3D hierarchical ZnOHF nanostructures: synthesis, characterization and photocatalytic properties

Abstract

3D hierarchical ZnOHF nanoflowers with mean diameter of 200 nm have been synthesized via a simple template-free hydrothermal route by using (NH₄)₂SiF₆ as the fluoride source. The crystalline phase and morphologies of the as-prepared products have been characterized by XRD, SEM and TEM. The XRD results show that the products are well-crystallized orthorhombic phase of ZnOHF. The SEM and TEM results indicate that the ZnOHF nanoflowers are assembled by numerous nanoflakes with mean thickness of 20 nm. Some factors influencing the morphologies of the ZnOHF nanostructures have been systematically investigated, such as the reaction time, temperature and fluoride source. A growth mechanism is proposed on the basis of a series of time-dependent morphological evolution results.

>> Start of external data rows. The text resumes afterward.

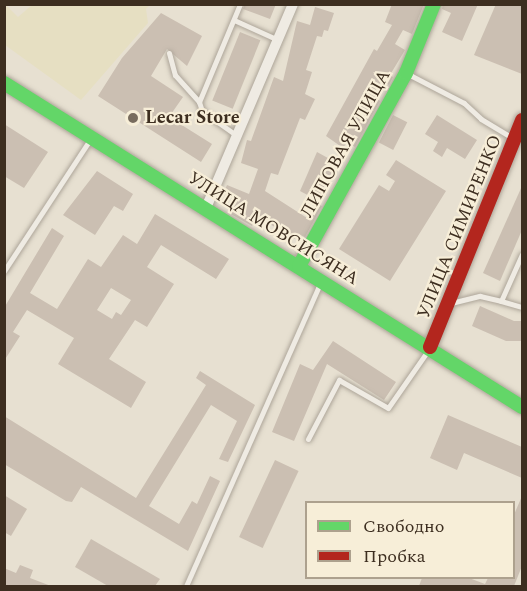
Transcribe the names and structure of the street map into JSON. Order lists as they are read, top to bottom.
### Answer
{
  "streets": {
    "street": ["ЛИПОВАЯ УЛИЦА", "УЛИЦА СИМИРЕНКО", "УЛИЦА МОВСИСЯНА"]
  },
  "crossings": [
    ["ЛИПОВАЯ УЛИЦА", "УЛИЦА МОВСИСЯНА"],
    ["УЛИЦА СИМИРЕНКО", "УЛИЦА МОВСИСЯНА"]
  ],
  "places": ["Lecar Store"],
  "legend": ["Свободно", "Пробка"]
}
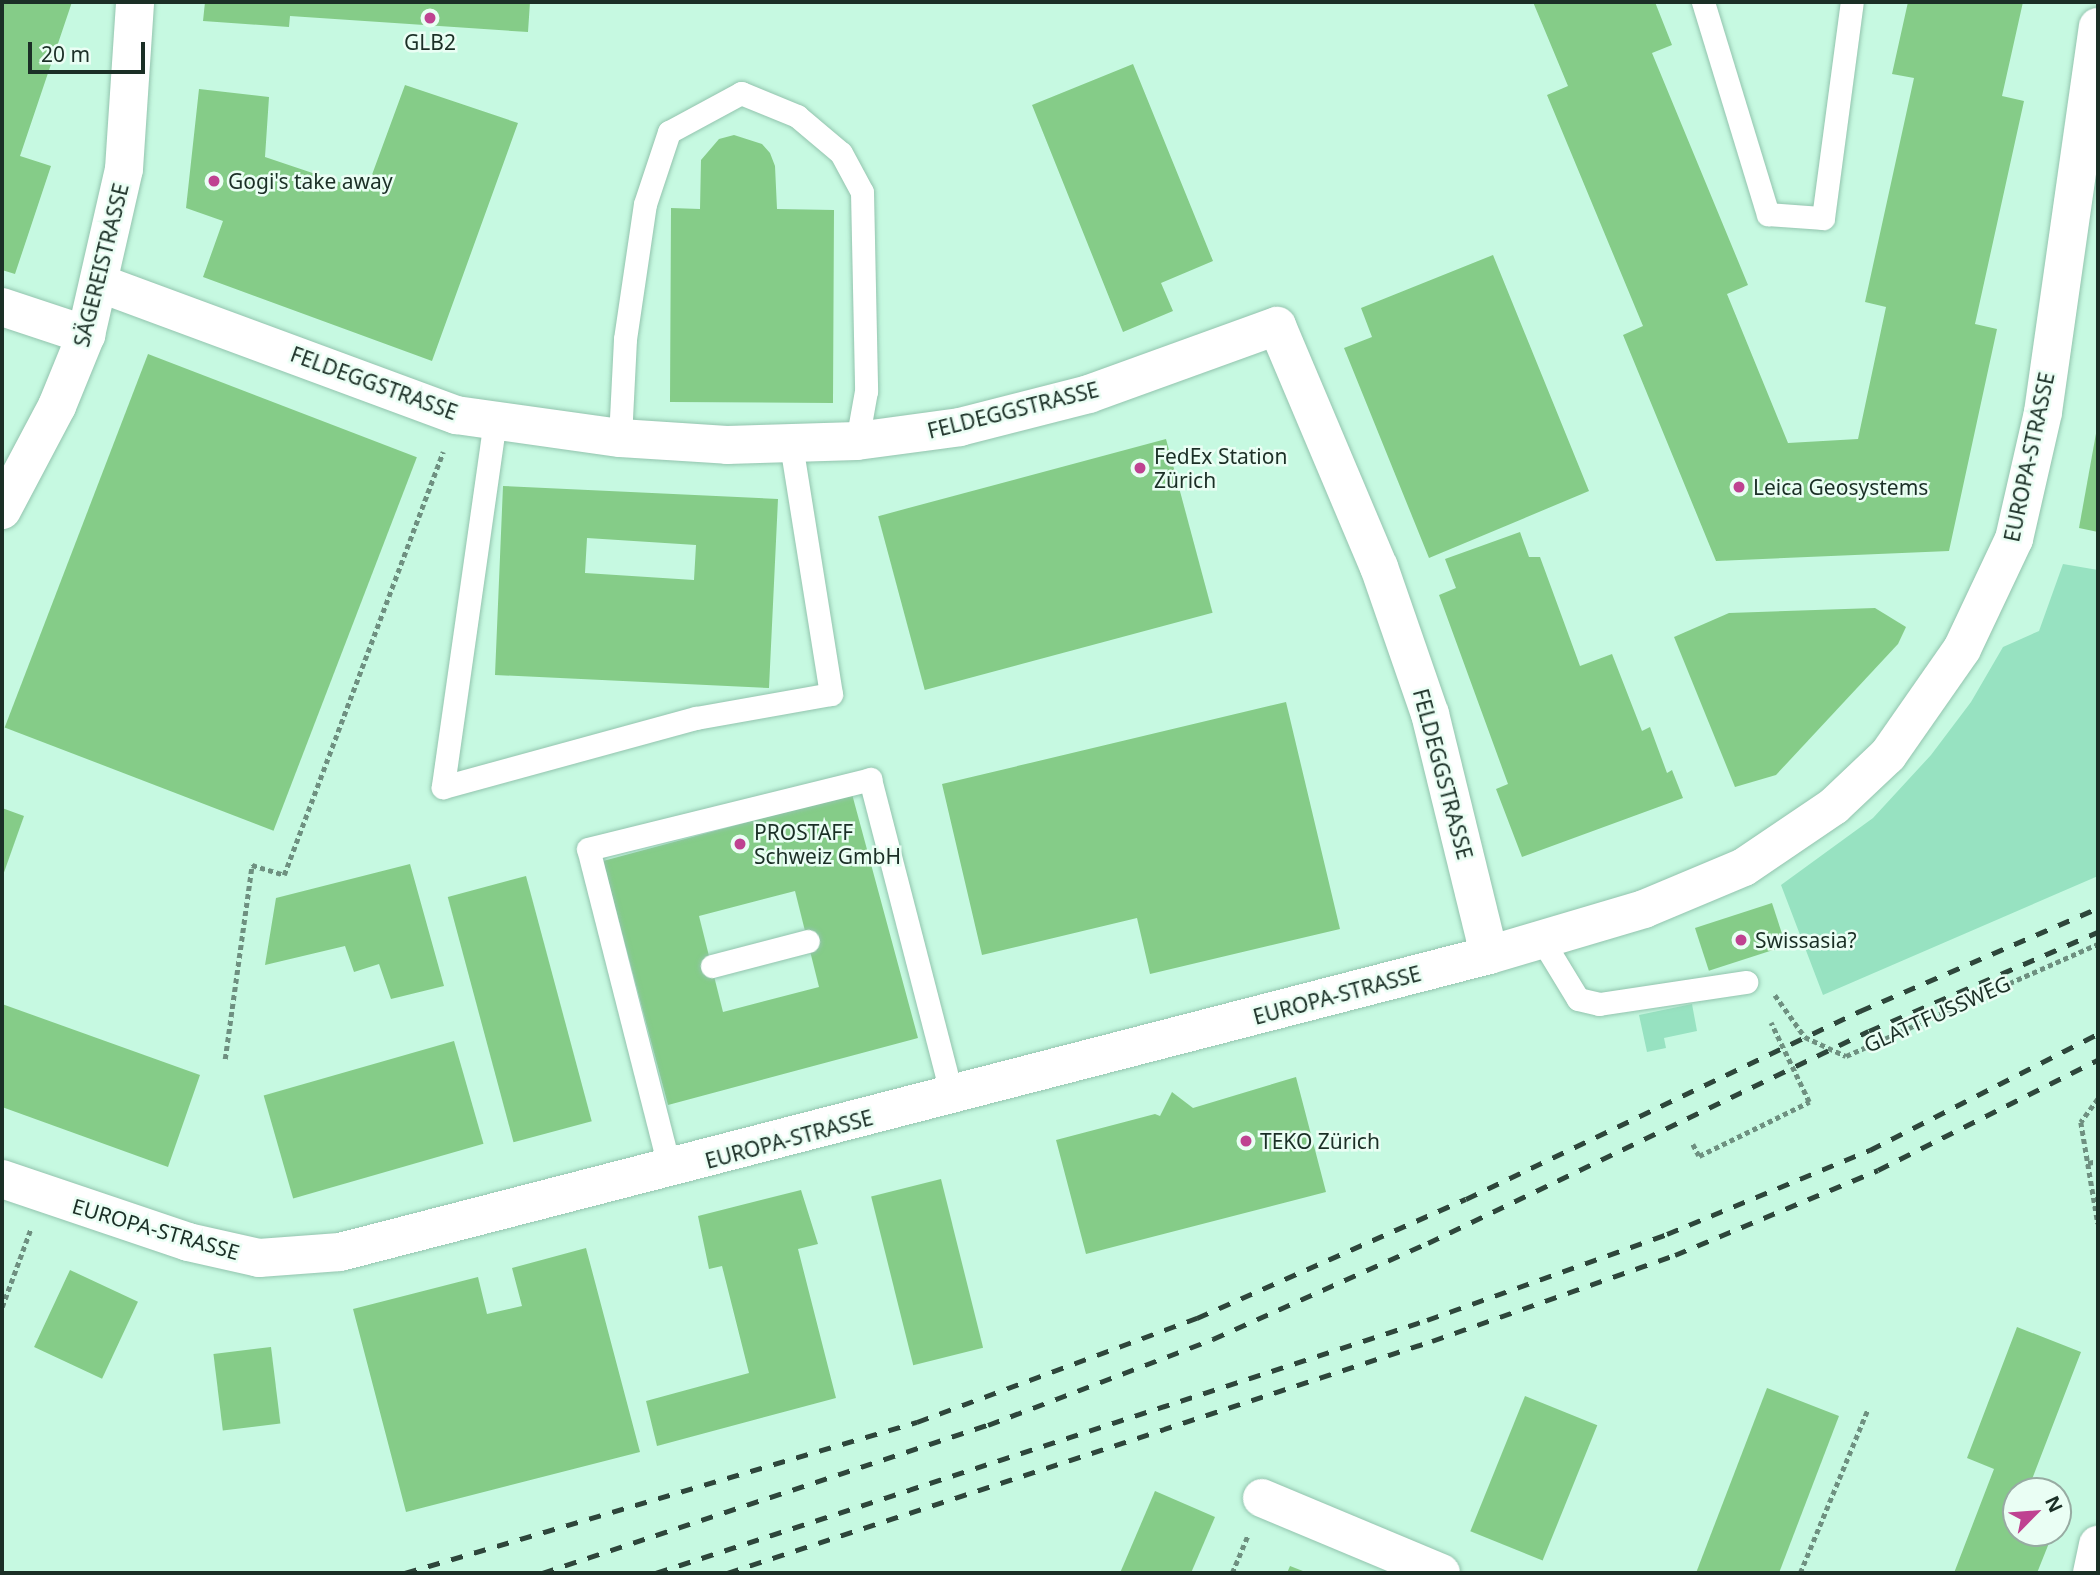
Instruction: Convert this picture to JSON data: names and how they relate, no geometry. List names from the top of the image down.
{
  "streets": {
    "street": ["SÄGEREISTRASSE", "FELDEGGSTRASSE", "EUROPA-STRASSE"],
    "path": ["GLATTFUSSWEG"]
  },
  "crossings": [
    ["SÄGEREISTRASSE", "FELDEGGSTRASSE"],
    ["FELDEGGSTRASSE", "EUROPA-STRASSE"]
  ],
  "places": [
    "GLB2",
    "Gogi's take away",
    "FedEx Station Zürich",
    "Leica Geosystems",
    "PROSTAFF Schweiz GmbH",
    "Swissasia?",
    "TEKO Zürich"
  ],
  "scale_bar": "20 m",
  "north": "top right"
}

The hierarchical ZnOHF nanoflowers exhibit a high specific surface area up to 97.1919 m² g⁻¹ with a pore size of 50.098 nm. The as-obtained ZnOHF can be transformed into ZnO nanoflowers by calcination in air at 600 °C. The photocatalytic properties of ZnOHF have been studied by the decomposition of methyl orange (MO) under UV light irradiation. The results indicate that the flower-like ZnO nanostructures are chemically stable, and the efficiency remained almost the same after five times recycling.